- [Task brief] Reproduce every line of the records below word for word, leaving out the pictures.

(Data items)
------------------------------------------------------------------------
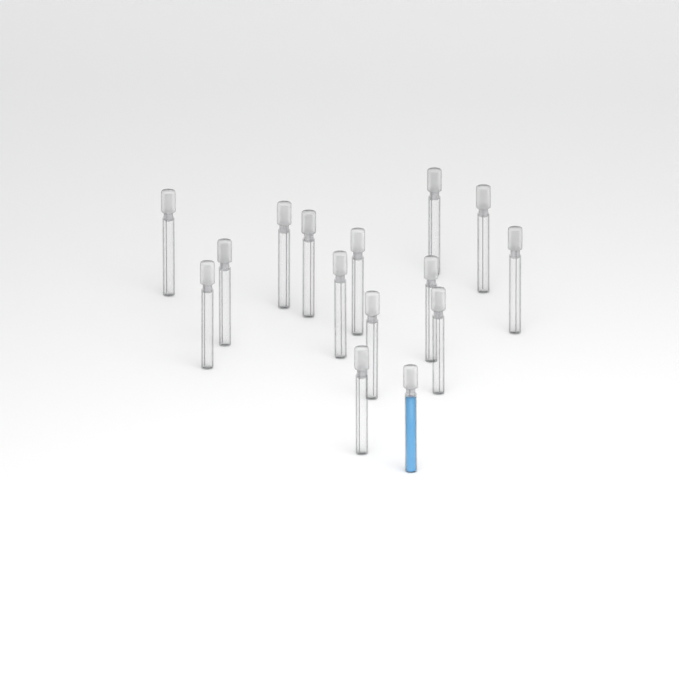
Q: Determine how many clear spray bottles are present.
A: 14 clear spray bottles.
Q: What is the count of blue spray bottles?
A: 1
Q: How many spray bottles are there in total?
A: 15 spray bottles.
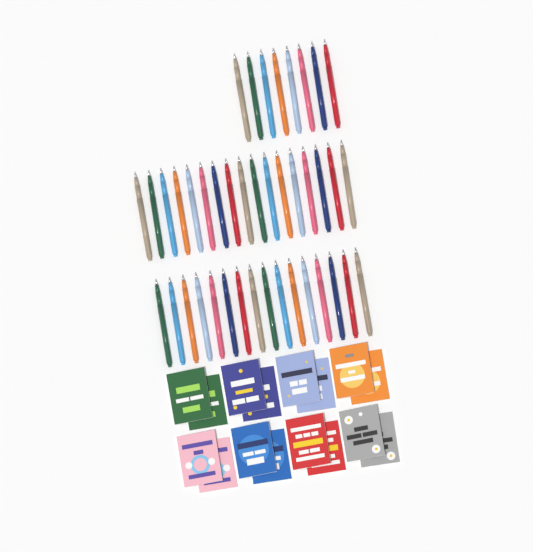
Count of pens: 41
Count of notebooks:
------------------------------------------------------------------------
- [Output of the task]
Q: Determine how many clear spray bottles are present.
A: 14 clear spray bottles.
Q: What is the count of blue spray bottles?
A: 1
Q: How many spray bottles are there in total?
A: 15 spray bottles.
Count of pens: 41
Count of notebooks:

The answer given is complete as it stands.